Please solve for the equilibrium

by on August 12, 2008 at 4:04 am in Science | Permalink

That’s what some environmentalists said they feared when Planktos, a
California-based concern, announced it would embark on a private effort
to fertilize part of the South Atlantic with iron, in hopes of
producing carbon-absorbing plankton blooms that the company could
market as carbon offsets. Countries bound by the London Convention, an
international treaty governing dumping at sea, issued a “statement of
concern” about the work and a United Nations
group called for a moratorium, but it is not clear what would have
happened had Planktos not abandoned the effort for lack of money.

Here is the whole story.

John B. Chilton August 12, 2008 at 10:45 am

Go the board and write “unintended consequences” 100 times.

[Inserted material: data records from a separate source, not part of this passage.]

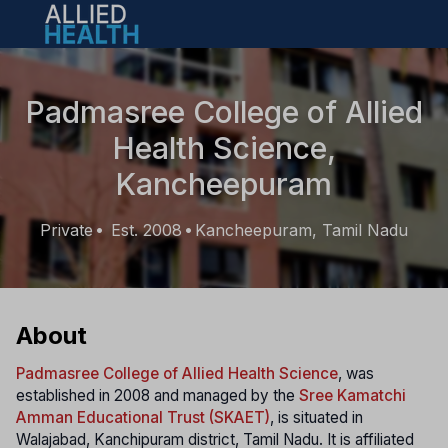
Open main menu
Padmasree College of Allied
Health Science,
Kancheepuram
Private
Est. 2008
Kancheepuram, Tamil Nadu
•
•
About
Padmasree College of Allied Health Science
, was
established in 2008 and managed by the
Sree Kamatchi
Amman Educational Trust (SKAET)
, is situated in
Walajabad, Kanchipuram district, Tamil Nadu. It is affiliated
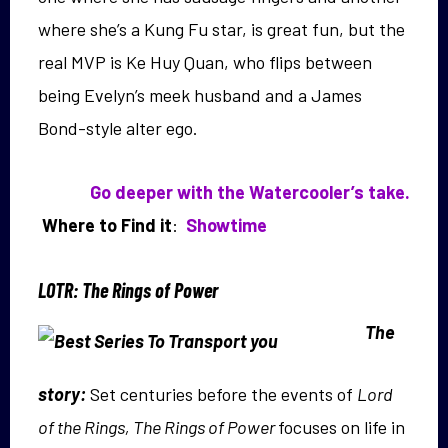
where she’s a Kung Fu star, is great fun, but the
real MVP is Ke Huy Quan, who flips between
being Evelyn’s meek husband and a James
Bond-style alter ego.
Go deeper with the Watercooler’s take.
Where to Find it
:
Showtime
LOTR: The Rings of Power
The
story:
Set centuries before the events of
Lord
of the Rings, The Rings of Power
focuses on life in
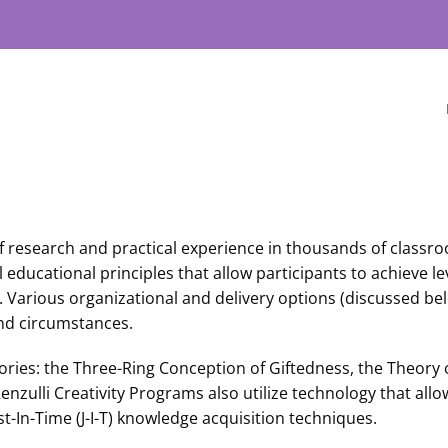
f research and practical experience in thousands of classr
ucational principles that allow participants to achieve lev
. Various organizational and delivery options (discussed bel
nd circumstances.
ries: the Three-Ring Conception of Giftedness, the Theory
nzulli Creativity Programs also utilize technology that all
t-In-Time (J-I-T) knowledge acquisition techniques.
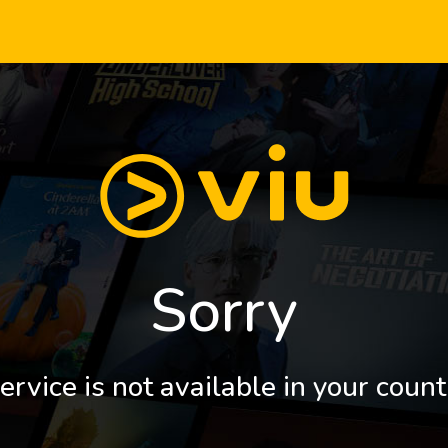
Sorry
ervice is not available in your count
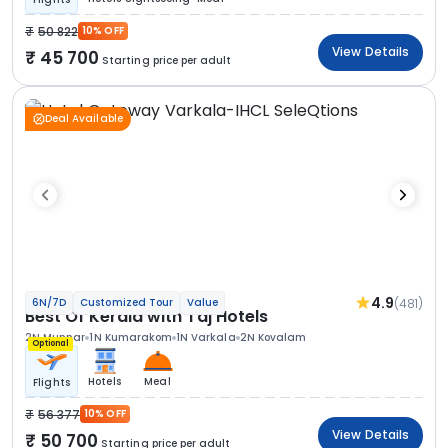
50 822
10% OFF
View Details
45 700
Starting price per adult
Deal Available
4.9
(481)
6N/7D
Customized Tour
Value
Best Of Kerala with Taj Hotels
2N Munnar
1N Kumarakom
1N Varkala
2N Kovalam
Optional
Hotels
Meal
Flights
56 377
10% OFF
View Details
50 700
Starting price per adult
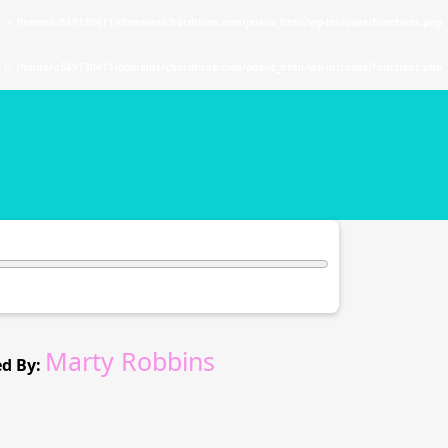
. in
/home/u589130411/domains/chordtune.com/public_html/wp-includes/functions.php
. in
/home/u589130411/domains/chordtune.com/public_html/wp-includes/functions.php
Marty Robbins
d By:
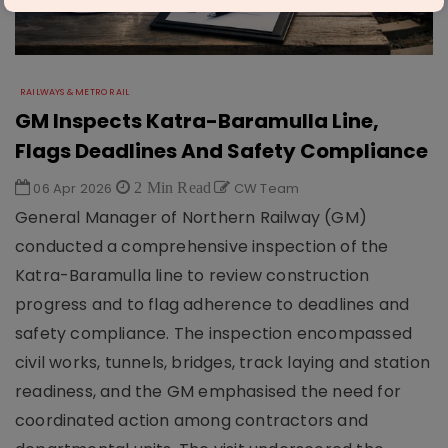
RAILWAYS & METRO RAIL
GM Inspects Katra-Baramulla Line,
Flags Deadlines And Safety Compliance
06 Apr 2026
2 Min Read
CW Team
General Manager of Northern Railway (GM)
conducted a comprehensive inspection of the
Katra-Baramulla line to review construction
progress and to flag adherence to deadlines and
safety compliance. The inspection encompassed
civil works, tunnels, bridges, track laying and station
readiness, and the GM emphasised the need for
coordinated action among contractors and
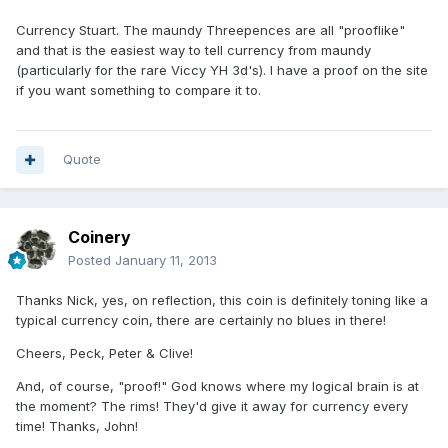
Currency Stuart. The maundy Threepences are all "prooflike"
and that is the easiest way to tell currency from maundy
(particularly for the rare Viccy YH 3d's). I have a proof on the site
if you want something to compare it to.
Quote
Coinery
Posted
January 11, 2013
Thanks Nick, yes, on reflection, this coin is definitely toning like a
typical currency coin, there are certainly no blues in there!
Cheers, Peck, Peter & Clive!
And, of course, "proof!" God knows where my logical brain is at
the moment? The rims! They'd give it away for currency every
time! Thanks, John!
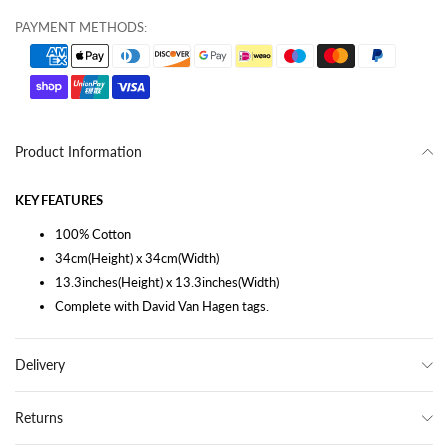
PAYMENT METHODS:
Product Information
KEY FEATURES
100% Cotton
34cm(Height) x 34cm(Width)
13.3inches(Height) x 13.3inches(Width)
Complete with David Van Hagen tags.
Delivery
Returns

anonymous_coward August 12, 2008 at 1:51 pm

Of course, this shows in part the emotional and Puritanical aspect of Al Gore-style environmentalism. If their goal were truly to reduce atmospheric CO2 at all costs, this experiment should have had their full approval. But for many, environmentalism is a secular religion, requiring self-sacrifice (and imposing that self-sacrifice on others) rather than creative scientific solutions.

Bill August 12, 2008 at 2:58 pm

Uncertainty is clearly a big problem in evaluating the planet-altering effects of our actions. A bit of paralysis might not be a bad thing in the long-run. Reducing carbon emissions does seem to be the safest bet. We can’t be sure any action is inherently safe so we have to adopt a process of adaptive management – cautious experimentation with possible options, careful monitoring and analysis, continual testing and adjusting of our assumptions and decisions based on the latest knowledge. And of course, the whole of society has to be involved because we are all stakeholders. That’s quite a challenge, but we can’t bury our head in the sand and ignore it.

greenish August 12, 2008 at 3:06 pm

We face unintended consequences either way.

Dick King August 12, 2008 at 6:34 pm

The iron-infusing approach is different from the aerosol or mirrors approach.

The latter approaches mitigate CO2 which is allowed to remain in the atmosphere, so they must be maintained indefinitely.

The iron-infusing approach causes an algal bloom, which consumes a certain amount of CO2 and then sinks to a depth at which it will not decay. Therefore, if we decide we don’t like the side effects we can stop but the CO2 that has been removed is gone.